You might assume Prime Minister Modi would have cleared his calendar for the scheduled game on Sunday; however, as we know, rain prevented the game from going ahead, resulting in the Monday reschedule, which unfortunately clashed with the Prime Minister’s weekly beard-grooming session. There were also no motorcades on hand for the usual lap of honour—and perhaps no Anthony Albanese either!
Actually, I have no idea if Prime Minister Modi was in attendance Monday evening. As for Albo, who knows?
And for King Dhoni, he was well and truly in the house; his deft stumping of Shubman Gill was a game highlight. Remember, Gill was in rare form and was looking ominous at 39 from (20), when Jadeja spun one past the outside edge into Dhoni’s surgeon-like hands. The bails were off, and so was Gill. It looked like a benefit match dismissal; MS Dhoni has flat-lined his whole career, an amazing gift that he has used to great effect.

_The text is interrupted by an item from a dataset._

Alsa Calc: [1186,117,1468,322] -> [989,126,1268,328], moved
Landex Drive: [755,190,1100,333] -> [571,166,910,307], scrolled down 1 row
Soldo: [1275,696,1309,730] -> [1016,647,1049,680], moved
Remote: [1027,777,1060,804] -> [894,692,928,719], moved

Maintaining a thought-provoking bent.
Of the international players selected in Ahmedabad, there were: two Afghanistan’s , two Sri Lankans, a New Zealander, a South African, an Englishman, and yes, you’ve read correctly, an Irishman—Josh Little!
Tomorrow, we will try and locate the Australian’s, and do some report card marking.
As always, thank you for being here.
Superb stuff Nick. A very enjoyable read again. I cannot wait for you to get your teeth into the Test Match Champions Trophy and the Ashes.